On PAMM accounts all decisions — on instruments, rate, and timeframes, etc. — are made by a manager, and there is no way you can influence this. Besides, no theory can replace real practice. Therefore, if you want to fulfill yourself as a trader, investing will not give you the necessary experience.

Therefore, the question which is better, "Investing or trading?" has no right or wrong answer. Each of the options has its own advantages, and it is best to make a choice based on the goals that you set for yourself.

Summary

While Forex offers opportunities to profit from currency fluctuations, it is a very risky market for individual retail speculators without proper preparation and risk controls. The odds strongly favor losses for inexperienced traders. Only investors who are prepared to consistently apply discipline, set risk limits and have sufficient capital to withstand drawdowns should consider active forex trading. For most individuals, a low-risk diversified investment portfolio is often a safer way to grow wealth over the long run.

Expert Opinion of the Traders Union

“Today, the benefits of the Forex market are obvious. This is a unique financial system where everyone can earn money, including passive income from investing. Yes, of course, there is always a risk, and initially, it is quite high. However, it can be successfully diversified by choosing a trusted broker, a competent distribution of funds, and a well-thought-out trading strategy. As a result, Forex can become, and it has already become for many people, a stable source of significant income.”

Antony Robertson, Trader-Analyst of Traders Union, Contributor

FAQs

Is Forex trading profitable?

Forex trading can be profitable, but most retail traders lose money due to factors like poor risk management, lack of experience, relying on unreliable strategies, overtrading, emotions, etc. Consistent long-term profits require education, a sound methodology, and strict risk controls.

How do I start Forex trading?

Decide on a broker and open a demo account to practice. Learn technical analysis, chart patterns, indicators and market fundamentals. Formulate a trading plan and strategy. Only risk 1-2% of your account per trade. Be disciplined and manage risk through stop losses. Give it time to develop skills before trading with real money.

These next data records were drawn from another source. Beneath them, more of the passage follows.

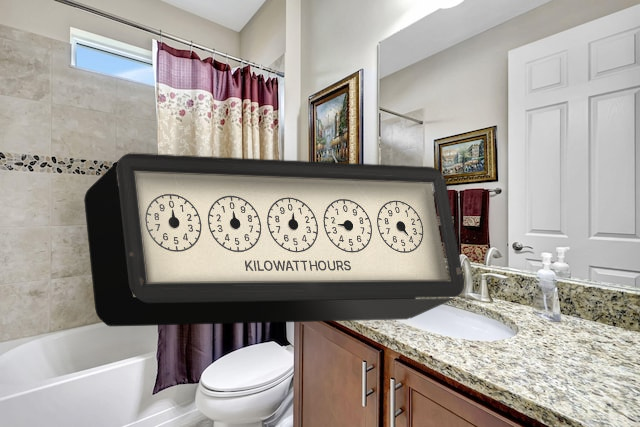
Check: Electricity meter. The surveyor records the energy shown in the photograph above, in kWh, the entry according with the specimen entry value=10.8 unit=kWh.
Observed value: value=24 unit=kWh
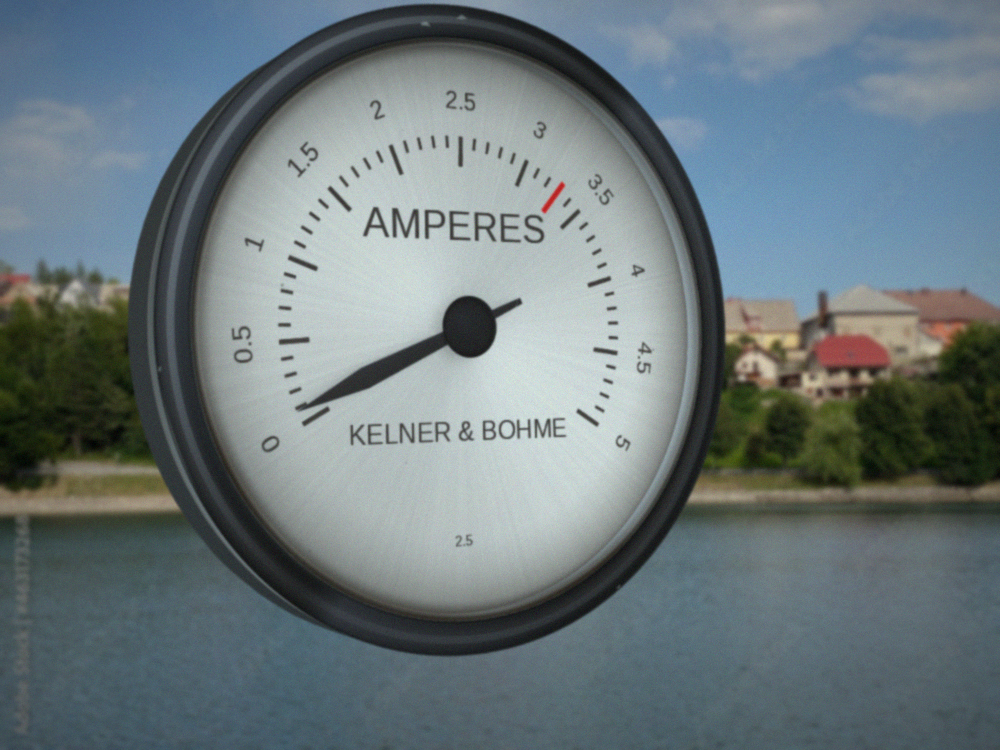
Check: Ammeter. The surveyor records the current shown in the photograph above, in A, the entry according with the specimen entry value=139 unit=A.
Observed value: value=0.1 unit=A
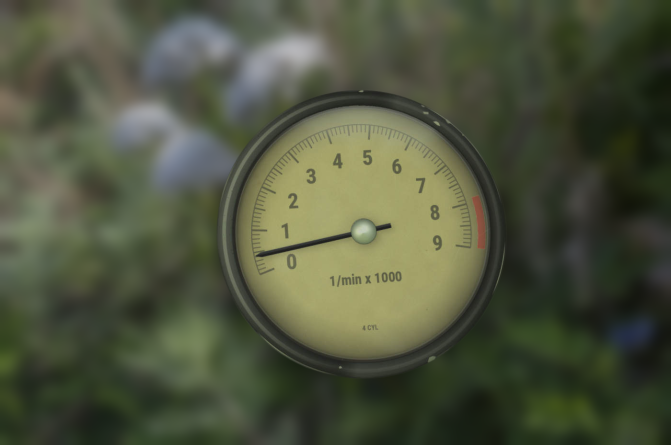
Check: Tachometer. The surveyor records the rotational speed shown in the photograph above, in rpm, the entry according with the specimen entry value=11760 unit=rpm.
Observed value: value=400 unit=rpm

What currency pairs should I trade?

Popular major pairs include EUR/USD, USD/JPY, GBP/USD, USD/CHF. These offer good liquidity. Look at economic reports/events affecting each currency and trade pairs that interest you. Start with 1-2 pairs to focus on.

What are pips in Forex trading?

Pips refer to the minimum price movement in a currency pair, usually 0.0001.

So if EUR/USD moves from 1.1000 to 1.1001, it moves 1 pip in favor of the Euro.

For yen-based currency pairs like USD/JPY, the minimum price movement or pip value is 0.01 instead of 0.0001. This is because the Japanese yen has only two decimal places, compared to four decimal places for most other major currencies.